Broad access to this secondary marketplace is a relatively new development. As noted in a 2018 Stanford University study: “The pre-IPO marketplace has traditionally been dominated by networks of venture-capital firms, private placement agents, brokers, and banks. These markets have historically been fragmented and opaque, severely limiting access and transparency for potential investors. In response to the trend of companies staying private longer, a number of secondary private-company marketplaces have evolved to facilitate transactions between employees or early stage investors wishing to liquidate a portion of their holdings and qualified buyers.”
The advent of pre-IPO secondary marketplaces have provided “everyday” investors with previously-unavailable access to private companies. As companies stay private longer and are worth significantly more when they do finally go public, it is reasonable to expect that this access will become an increasingly valuable asset for savvy investors.
There is a tremendous amount of value locked up in private, pre-IPO companies, and secondary stock exchanges are unlocking that value.
Participating in Secondary Markets via EquityZen
At EquityZen, our approach to secondary shares is unique among our competitors in that the company whose shares are being exchanged is considered a key stakeholder in our process.
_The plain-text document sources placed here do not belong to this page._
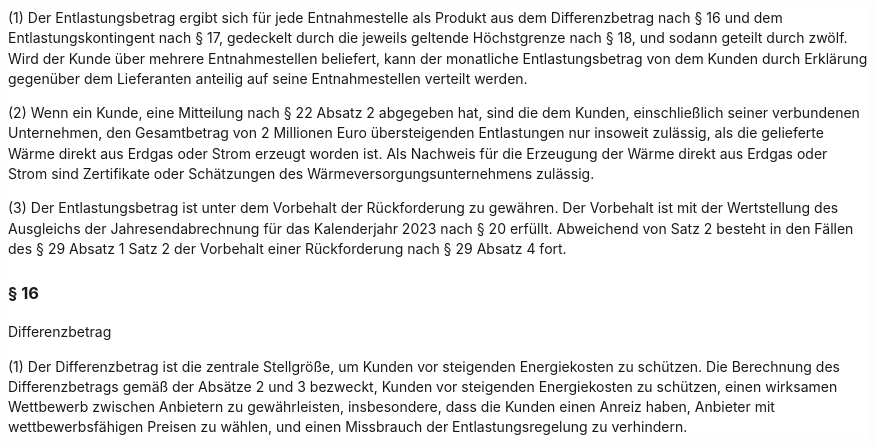 <div>

<div class="jurAbsatz">

(1) Der Entlastungsbetrag ergibt sich für jede Entnahmestelle als
Produkt aus dem Differenzbetrag nach § 16 und dem Entlastungskontingent
nach § 17, gedeckelt durch die jeweils geltende Höchstgrenze nach § 18,
und sodann geteilt durch zwölf. Wird der Kunde über mehrere
Entnahmestellen beliefert, kann der monatliche Entlastungsbetrag von dem
Kunden durch Erklärung gegenüber dem Lieferanten anteilig auf seine
Entnahmestellen verteilt werden.

</div>

<div class="jurAbsatz">

(2) Wenn ein Kunde, eine Mitteilung nach § 22 Absatz 2 abgegeben hat,
sind die dem Kunden, einschließlich seiner verbundenen Unternehmen, den
Gesamtbetrag von 2 Millionen Euro übersteigenden Entlastungen nur
insoweit zulässig, als die gelieferte Wärme direkt aus Erdgas oder Strom
erzeugt worden ist. Als Nachweis für die Erzeugung der Wärme direkt aus
Erdgas oder Strom sind Zertifikate oder Schätzungen des
Wärmeversorgungsunternehmens zulässig.

</div>

<div class="jurAbsatz">

(3) Der Entlastungsbetrag ist unter dem Vorbehalt der Rückforderung zu
gewähren. Der Vorbehalt ist mit der Wertstellung des Ausgleichs der
Jahresendabrechnung für das Kalenderjahr 2023 nach § 20 erfüllt.
Abweichend von Satz 2 besteht in den Fällen des § 29 Absatz 1 Satz 2 der
Vorbehalt einer Rückforderung nach § 29 Absatz 4 fort.

</div>

</div>

</div>

</div>

<span id="BJNR256010022BJNE001700000.html"></span>

### § 16  
Differenzbetrag

<div>

<div class="jnhtml">

<div>

<div class="jurAbsatz">

(1) Der Differenzbetrag ist die zentrale Stellgröße, um Kunden vor
steigenden Energiekosten zu schützen. Die Berechnung des
Differenzbetrags gemäß der Absätze 2 und 3 bezweckt, Kunden vor
steigenden Energiekosten zu schützen, einen wirksamen Wettbewerb
zwischen Anbietern zu gewährleisten, insbesondere, dass die Kunden einen
Anreiz haben, Anbieter mit wettbewerbsfähigen Preisen zu wählen, und
einen Missbrauch der Entlastungsregelung zu verhindern.
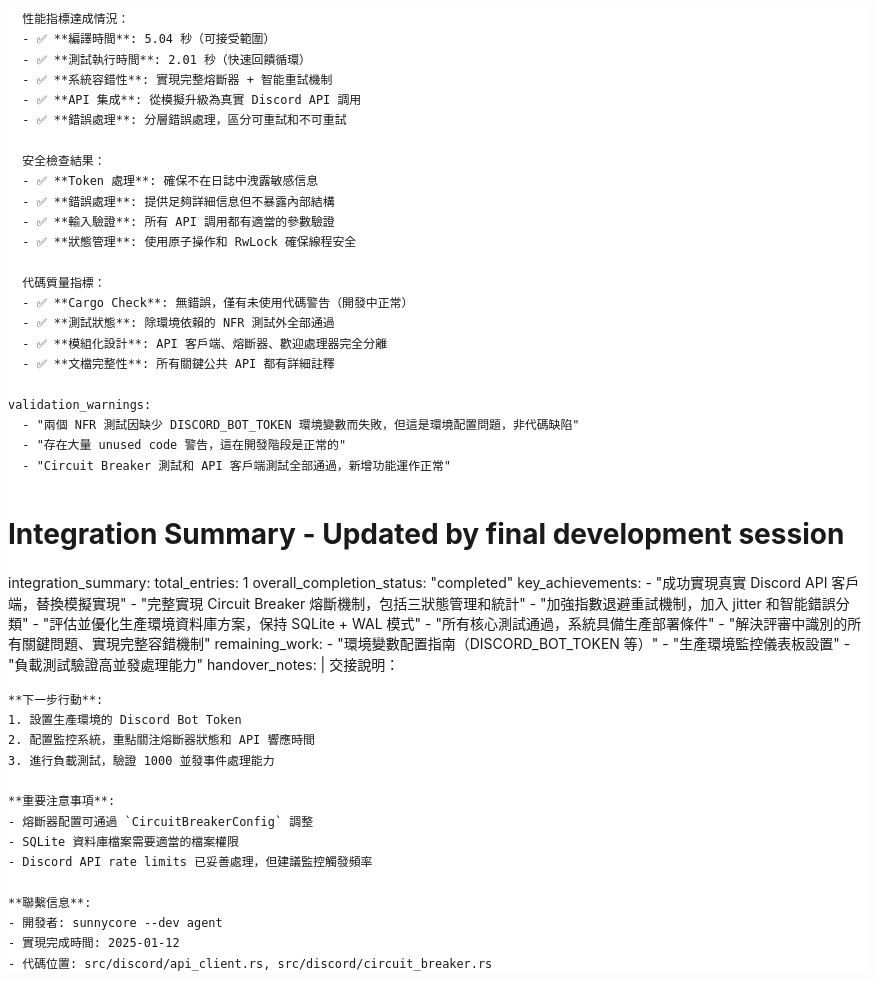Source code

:       性能指標達成情況：
      - ✅ **編譯時間**: 5.04 秒（可接受範圍）
      - ✅ **測試執行時間**: 2.01 秒（快速回饋循環）
      - ✅ **系統容錯性**: 實現完整熔斷器 + 智能重試機制
      - ✅ **API 集成**: 從模擬升級為真實 Discord API 調用
      - ✅ **錯誤處理**: 分層錯誤處理，區分可重試和不可重試

      安全檢查結果：
      - ✅ **Token 處理**: 確保不在日誌中洩露敏感信息
      - ✅ **錯誤處理**: 提供足夠詳細信息但不暴露內部結構
      - ✅ **輸入驗證**: 所有 API 調用都有適當的參數驗證
      - ✅ **狀態管理**: 使用原子操作和 RwLock 確保線程安全

      代碼質量指標：
      - ✅ **Cargo Check**: 無錯誤，僅有未使用代碼警告（開發中正常）
      - ✅ **測試狀態**: 除環境依賴的 NFR 測試外全部通過
      - ✅ **模組化設計**: API 客戶端、熔斷器、歡迎處理器完全分離
      - ✅ **文檔完整性**: 所有關鍵公共 API 都有詳細註釋

    validation_warnings:
      - "兩個 NFR 測試因缺少 DISCORD_BOT_TOKEN 環境變數而失敗，但這是環境配置問題，非代碼缺陷"
      - "存在大量 unused code 警告，這在開發階段是正常的"
      - "Circuit Breaker 測試和 API 客戶端測試全部通過，新增功能運作正常"

# Integration Summary - Updated by final development session
integration_summary:
  total_entries: 1
  overall_completion_status: "completed"
  key_achievements:
    - "成功實現真實 Discord API 客戶端，替換模擬實現"
    - "完整實現 Circuit Breaker 熔斷機制，包括三狀態管理和統計"
    - "加強指數退避重試機制，加入 jitter 和智能錯誤分類"
    - "評估並優化生產環境資料庫方案，保持 SQLite + WAL 模式"
    - "所有核心測試通過，系統具備生產部署條件"
    - "解決評審中識別的所有關鍵問題、實現完整容錯機制"
  remaining_work:
    - "環境變數配置指南（DISCORD_BOT_TOKEN 等）"
    - "生產環境監控儀表板設置"
    - "負載測試驗證高並發處理能力"
  handover_notes: |
    交接說明：
    
    **下一步行動**:
    1. 設置生產環境的 Discord Bot Token
    2. 配置監控系統，重點關注熔斷器狀態和 API 響應時間
    3. 進行負載測試，驗證 1000 並發事件處理能力
    
    **重要注意事項**:
    - 熔斷器配置可通過 `CircuitBreakerConfig` 調整
    - SQLite 資料庫檔案需要適當的檔案權限
    - Discord API rate limits 已妥善處理，但建議監控觸發頻率
    
    **聯繫信息**:
    - 開發者: sunnycore --dev agent
    - 實現完成時間: 2025-01-12
    - 代碼位置: src/discord/api_client.rs, src/discord/circuit_breaker.rs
On EquityZen, shareholders list their vested, private technology company stock. We then place those shares in a Special Purpose Vehicle (SPV), a legal entity created for a specific purpose, and list them on our website. In the context of raising capital, an SPV (usually structured as LLC) can be used as a funding structure, by which all investors (or investors under a given investment threshold) are pooled together into a single entity. Investors can access these shares through EquityZen’s pooled funds.
If the company goes public, investors receive shares after the lockup period. If the company gets acquired for cash, investors receive cash.